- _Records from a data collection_
────────────────────
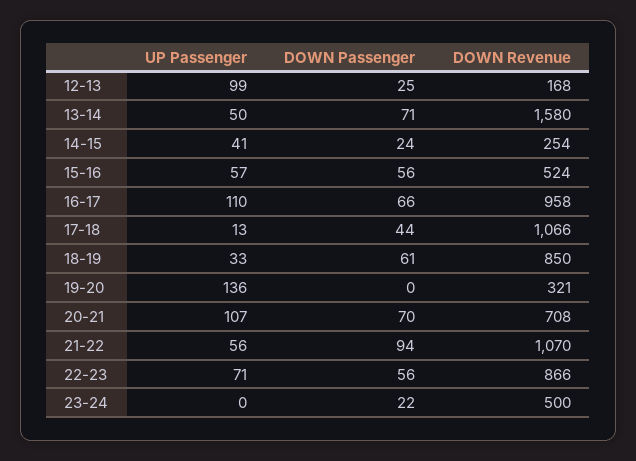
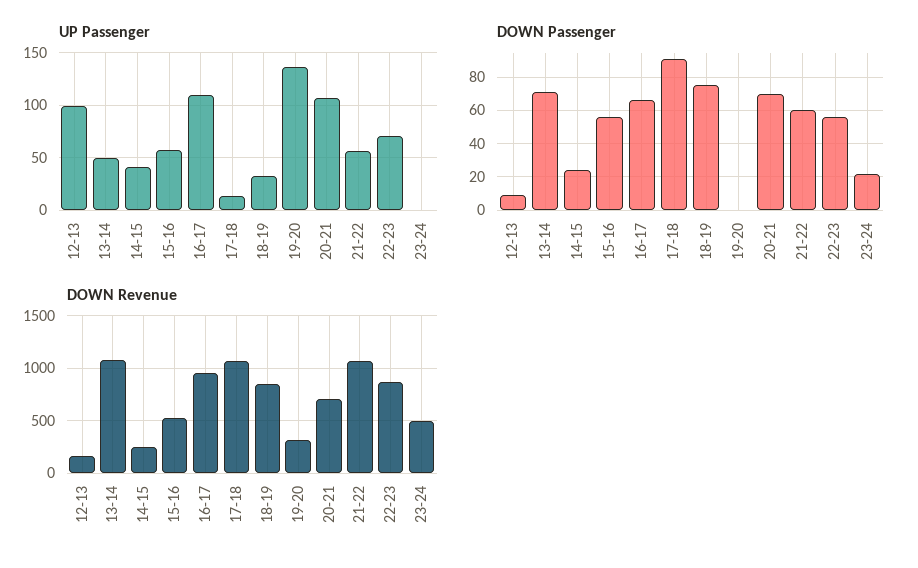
  {
    "UP Passenger": {
      "12-13": 99,
      "13-14": 50,
      "14-15": 41,
      "15-16": 57,
      "16-17": 110,
      "17-18": 13,
      "18-19": 33,
      "19-20": 136,
      "20-21": 107,
      "21-22": 56,
      "22-23": 71,
      "23-24": 0
    },
    "DOWN Passenger": {
-     "12-13": 25,
+     "12-13": 10,
      "13-14": 71,
      "14-15": 24,
      "15-16": 56,
      "16-17": 66,
-     "17-18": 44,
+     "17-18": 90,
-     "18-19": 61,
+     "18-19": 75,
      "19-20": 0,
      "20-21": 70,
-     "21-22": 94,
+     "21-22": 60,
      "22-23": 56,
      "23-24": 22
    },
    "DOWN Revenue": {
      "12-13": 168,
-     "13-14": 1580,
+     "13-14": 1100,
      "14-15": 254,
      "15-16": 524,
      "16-17": 958,
      "17-18": 1066,
      "18-19": 850,
      "19-20": 321,
      "20-21": 708,
      "21-22": 1070,
      "22-23": 866,
      "23-24": 500
    }
  }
────────────────────
- _Problem_
What you return must match the records line for line, with the pictures left out.

- _Solution for this task_
  {
    "UP Passenger": {
      "12-13": 99,
      "13-14": 50,
      "14-15": 41,
      "15-16": 57,
      "16-17": 110,
      "17-18": 13,
      "18-19": 33,
      "19-20": 136,
      "20-21": 107,
      "21-22": 56,
      "22-23": 71,
      "23-24": 0
    },
    "DOWN Passenger": {
-     "12-13": 25,
+     "12-13": 10,
      "13-14": 71,
      "14-15": 24,
      "15-16": 56,
      "16-17": 66,
-     "17-18": 44,
+     "17-18": 90,
-     "18-19": 61,
+     "18-19": 75,
      "19-20": 0,
      "20-21": 70,
-     "21-22": 94,
+     "21-22": 60,
      "22-23": 56,
      "23-24": 22
    },
    "DOWN Revenue": {
      "12-13": 168,
-     "13-14": 1580,
+     "13-14": 1100,
      "14-15": 254,
      "15-16": 524,
      "16-17": 958,
      "17-18": 1066,
      "18-19": 850,
      "19-20": 321,
      "20-21": 708,
      "21-22": 1070,
      "22-23": 866,
      "23-24": 500
    }
  }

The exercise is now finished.